Before the internet became The Internet, people seemed to attempt to communicate in earnest. I don't want to say that those were the Good Ole Days, but they kind of were. The trolls popped up right away and since we all know real life morons, their presence was no real surprise. What did surprise me was how trolling quickly morphed into a terrible social phenomenon, something almost unrecognizable by people who didn't grow up with sociopaths for parents. Internet Trolls are angry, seething, pontificating little fuckers. They seem to be either bible thumpers or atheists, gun freaks or barefoot flakes. Given that their chosen extreme is provocative and instigative, they are always, always anonymous.

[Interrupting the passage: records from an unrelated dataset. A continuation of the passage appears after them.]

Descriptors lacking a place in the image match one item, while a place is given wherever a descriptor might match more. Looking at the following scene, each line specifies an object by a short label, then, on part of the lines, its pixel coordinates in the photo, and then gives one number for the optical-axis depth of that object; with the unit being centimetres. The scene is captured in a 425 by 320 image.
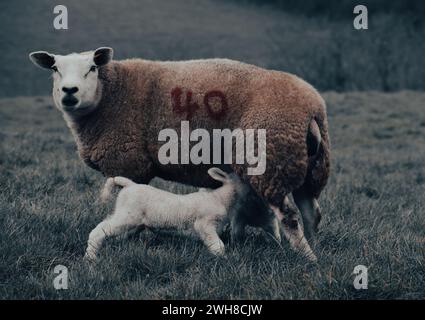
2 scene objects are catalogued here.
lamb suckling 853
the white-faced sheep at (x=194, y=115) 898
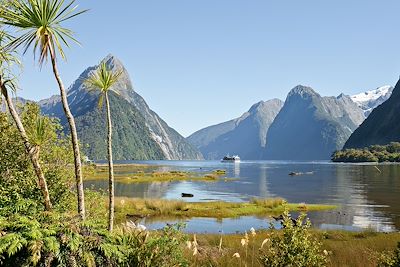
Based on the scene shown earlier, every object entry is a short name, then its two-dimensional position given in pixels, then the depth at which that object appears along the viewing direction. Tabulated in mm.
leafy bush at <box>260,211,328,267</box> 10414
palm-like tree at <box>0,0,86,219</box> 9602
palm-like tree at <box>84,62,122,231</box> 11898
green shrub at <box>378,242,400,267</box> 10641
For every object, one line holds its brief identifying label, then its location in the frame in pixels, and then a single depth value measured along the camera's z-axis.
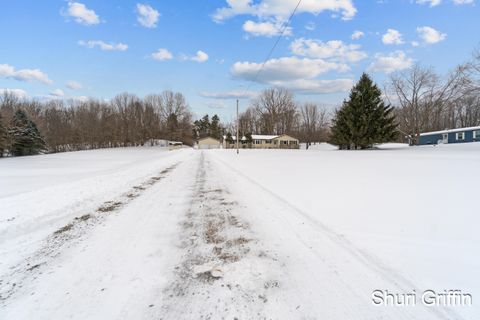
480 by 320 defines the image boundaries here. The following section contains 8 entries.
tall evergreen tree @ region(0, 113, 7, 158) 38.81
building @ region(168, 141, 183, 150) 67.73
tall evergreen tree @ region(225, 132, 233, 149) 70.62
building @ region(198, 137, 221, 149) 77.31
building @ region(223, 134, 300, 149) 69.28
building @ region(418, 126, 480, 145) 38.97
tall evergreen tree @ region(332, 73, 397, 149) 33.50
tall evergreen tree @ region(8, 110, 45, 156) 42.49
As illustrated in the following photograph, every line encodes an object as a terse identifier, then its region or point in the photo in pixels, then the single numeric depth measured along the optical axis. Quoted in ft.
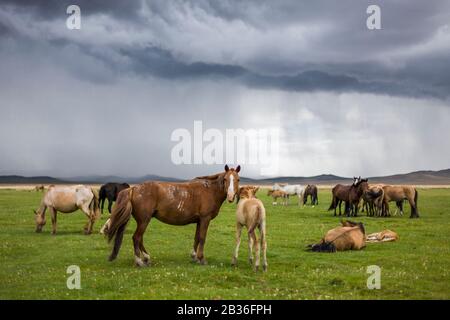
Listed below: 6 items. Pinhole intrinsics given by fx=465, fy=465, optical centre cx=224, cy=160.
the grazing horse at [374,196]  116.88
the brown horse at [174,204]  45.47
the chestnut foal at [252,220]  43.46
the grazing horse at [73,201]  74.18
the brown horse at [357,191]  114.32
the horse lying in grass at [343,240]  56.39
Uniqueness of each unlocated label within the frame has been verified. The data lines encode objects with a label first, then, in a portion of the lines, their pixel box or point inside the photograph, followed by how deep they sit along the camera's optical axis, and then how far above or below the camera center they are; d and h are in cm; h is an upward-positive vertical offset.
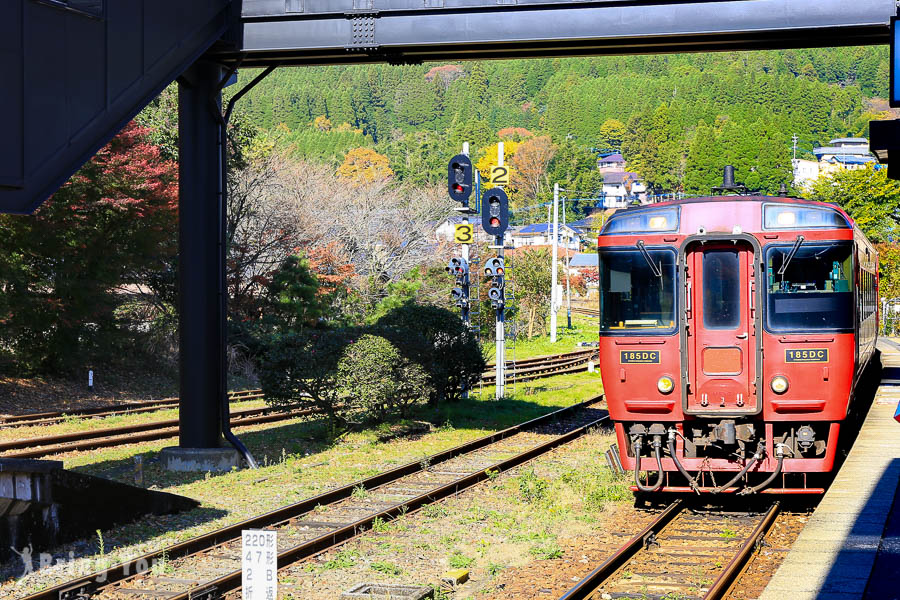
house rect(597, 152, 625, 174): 13988 +1958
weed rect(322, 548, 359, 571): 950 -253
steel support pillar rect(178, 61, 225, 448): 1553 +61
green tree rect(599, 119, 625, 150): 14438 +2459
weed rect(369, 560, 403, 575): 926 -252
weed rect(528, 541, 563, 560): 981 -252
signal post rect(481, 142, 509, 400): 2536 +104
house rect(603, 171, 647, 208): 12758 +1499
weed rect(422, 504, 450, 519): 1186 -256
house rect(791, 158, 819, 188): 12681 +1714
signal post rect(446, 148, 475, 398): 2502 +205
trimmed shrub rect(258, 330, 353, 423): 1717 -118
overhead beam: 1369 +395
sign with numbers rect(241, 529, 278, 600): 643 -173
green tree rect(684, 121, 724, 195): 10512 +1524
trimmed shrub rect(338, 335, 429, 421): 1739 -129
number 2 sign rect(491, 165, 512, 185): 2639 +338
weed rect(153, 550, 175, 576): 902 -243
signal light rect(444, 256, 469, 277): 2630 +93
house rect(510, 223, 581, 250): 10606 +720
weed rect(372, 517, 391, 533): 1101 -251
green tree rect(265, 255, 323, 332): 3080 +26
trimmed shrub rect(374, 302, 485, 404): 1998 -91
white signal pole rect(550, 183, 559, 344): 4831 +139
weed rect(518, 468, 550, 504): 1252 -245
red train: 1112 -41
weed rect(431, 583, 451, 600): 837 -250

Anonymous could be my mother, I've realized, and although my mother doesn't have much of a cruel streak, I've wondered if The Internet couldn't crack the shell of a long hidden seed at the core of anyone. I mean... The Internet can wear you down. We've all see it happen, either via the media or right in front of our eyes. On the tail of that thought, I theorized that perhaps the Internet is a perpetual high school, rampant with rich brats and idiots and sluts and geeks, and then just the kids fumbling around trying to figure shit out and get home before the assholes see them. Bad hair, bad clothing, bad choices, there for all to see, no matter what. But it doesn't matter who or where or what you are or do or have. There's always someone smarter or dumber or prettier or uglier than you, just because they or someone else says so and adds a bible verse and REMEMBER 9/11?!!1 and GUNS FOR FREEDOM, Y'ALL. Just like high school, none of this crap is forgotten. The Internet's a yearbook, every inscription set in stone. And once someone learns your name, you're fucked.

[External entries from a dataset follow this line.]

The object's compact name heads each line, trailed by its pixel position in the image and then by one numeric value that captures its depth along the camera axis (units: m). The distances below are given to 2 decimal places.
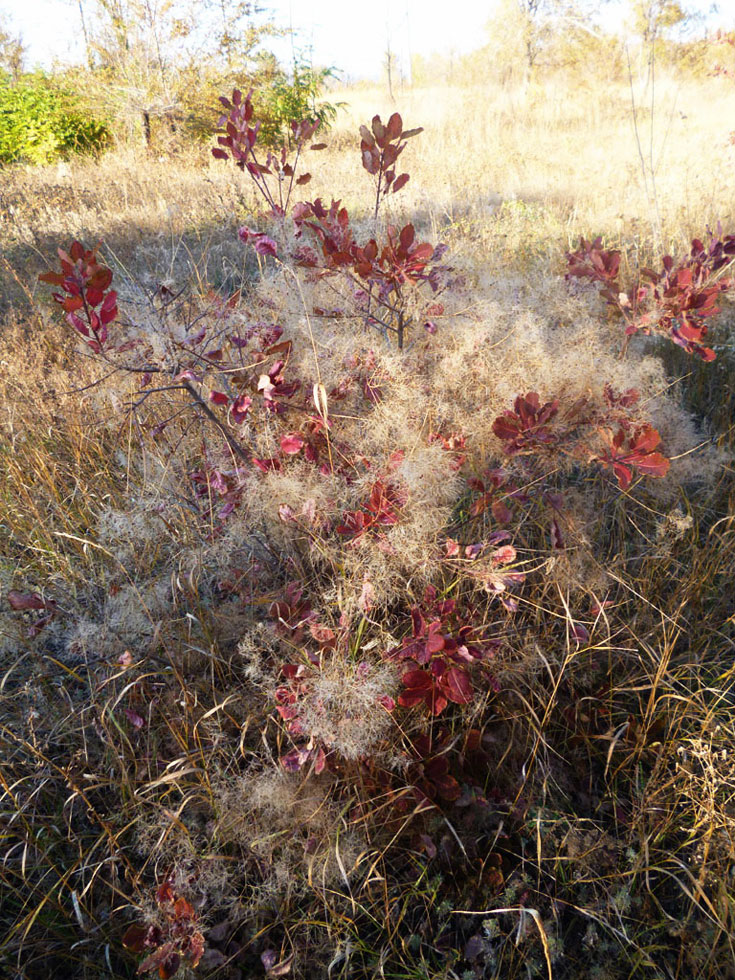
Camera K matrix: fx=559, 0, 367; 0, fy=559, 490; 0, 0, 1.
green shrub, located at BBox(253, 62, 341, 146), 8.42
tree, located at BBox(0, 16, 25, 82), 11.67
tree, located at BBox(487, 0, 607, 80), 15.30
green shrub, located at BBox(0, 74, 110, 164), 9.34
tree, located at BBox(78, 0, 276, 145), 9.75
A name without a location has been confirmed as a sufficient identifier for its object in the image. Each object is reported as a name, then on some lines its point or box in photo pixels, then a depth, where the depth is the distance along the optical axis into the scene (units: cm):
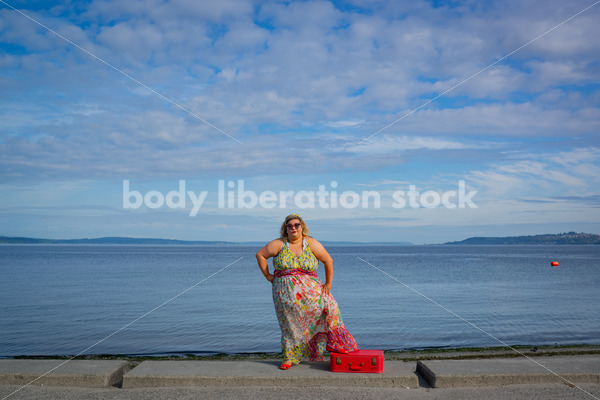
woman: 616
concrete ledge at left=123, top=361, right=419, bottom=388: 575
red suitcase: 592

It's important to note that most of the rest of the world appears to be using the Internet to desperately stage revolutions or effect some sort of social, economic or political change. Meanwhile, citizens of North America have been busily posting their homemade porn and rating pictures of other people's shit. I'm not surprised that the U.S. government wants to curtail the online rights of American citizens. They think you're all unoriginal, uncreative shit fiends. It's a little alarming and frankly, quite off-putting.
The Internet is a place and thing all on its own. It is well and truly an entity. A means to an end, or the end itself. It, like many things in this world, is both a gift and a curse to humankind. It's certainly a gift to me: here I am, in a bright working space in quaint office building somewhere in the Greater Toronto Area, tapping away at a blog entry that has taken me two days to pull together. I believe honesty can still work in your favour, even on the Internet, if you use a little empathy, have a little respect for other people, and for God's sake, some respect for yourself. A reference to the world now means the people in it, a network of countries and cultures. So really, the world is very, very small and more closely knit than we could ever have imagined. Take care of it.
Rule of Thumb: If it would embarrass your parents, keep it to yourself. If your parents are meddlesome pains in the ass and they don't know a fucking thing, fine. Think of your grandparents, okay, Princess Squished Titties Duck Lips? It's likely that the sort of thing that would embarrass your grandma could stop you from getting a great job, or dismay a prospective (and decent) significant other, or really hurt your (future) kids. 

Whatever you throw onto the wall of the Internet will stick. Remember that.